WGRZ reports, “It’s not often that people pack into the Water Board hearings in Niagara Falls, …but the dozens of people who packed into the hearing think (that the Board’s plan to treat ‘fracking fluid’ at the wastewater plant there) is a bad idea.”
The Council of Canadians joined that opposition yesterday by submitting a letter to the Niagara Falls Water Board calling on them to scrap the plan in order to protect the Great Lakes Basin for current and future generations. Niagara Falls is situated on the Niagara River and connects to both Lake Erie and Lake Ontario.

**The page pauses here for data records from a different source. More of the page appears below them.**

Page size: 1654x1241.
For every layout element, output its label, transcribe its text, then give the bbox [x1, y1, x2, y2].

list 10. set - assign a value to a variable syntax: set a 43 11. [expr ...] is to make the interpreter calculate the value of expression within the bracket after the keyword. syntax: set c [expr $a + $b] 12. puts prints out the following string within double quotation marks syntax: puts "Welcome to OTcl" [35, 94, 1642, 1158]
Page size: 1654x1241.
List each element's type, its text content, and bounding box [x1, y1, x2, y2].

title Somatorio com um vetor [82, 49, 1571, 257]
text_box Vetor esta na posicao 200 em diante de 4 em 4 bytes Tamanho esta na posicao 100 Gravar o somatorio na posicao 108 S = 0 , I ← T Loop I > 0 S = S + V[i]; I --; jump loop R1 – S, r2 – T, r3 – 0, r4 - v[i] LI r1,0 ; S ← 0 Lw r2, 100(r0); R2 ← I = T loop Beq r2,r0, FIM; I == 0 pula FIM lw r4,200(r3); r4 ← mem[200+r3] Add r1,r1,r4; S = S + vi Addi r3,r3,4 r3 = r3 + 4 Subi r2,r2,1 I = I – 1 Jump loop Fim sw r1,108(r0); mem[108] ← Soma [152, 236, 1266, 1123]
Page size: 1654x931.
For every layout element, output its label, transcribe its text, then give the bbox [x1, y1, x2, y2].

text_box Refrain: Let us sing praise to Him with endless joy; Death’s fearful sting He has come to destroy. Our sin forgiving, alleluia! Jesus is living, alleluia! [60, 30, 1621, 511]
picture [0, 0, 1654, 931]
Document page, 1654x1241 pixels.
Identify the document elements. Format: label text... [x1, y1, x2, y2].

The letter states, “The Great Lakes, specifically, and water, in general, are part of the global commons (a shared entity) and are a public trust. Any harm to water is a harm to the whole including the Earth and humans. The Great Lakes hold nearly 20% of the world’s freshwater and 95% of North America’s freshwater. They provide drinking water to 40 million people in surrounding areas. Last year the UN passed two resolutions recognizing water as a human right and this proposal to treat fracking fluids threatens people’s human right to safe and clean drinking water.”
WGRZ adds, “The water board hired an outside consulting firm to study its ability to accept fracking fluid, should the process become legal. The president of the board described the results of that study as ‘promising’. …New York State is expected to make its decision on whether or not to lift the ban on horizontal, high-volume hydraulic fracturing within the next few months. …The president of the board assured the crowd that no fracking fluid is currently being treated and that their comments would be taken into consideration.”
Earlier, Buffalo News reported, “Members of the group called Food and Water Watch plan to picket outside the meeting being held at the Niagara Falls Water Treatment Plant.”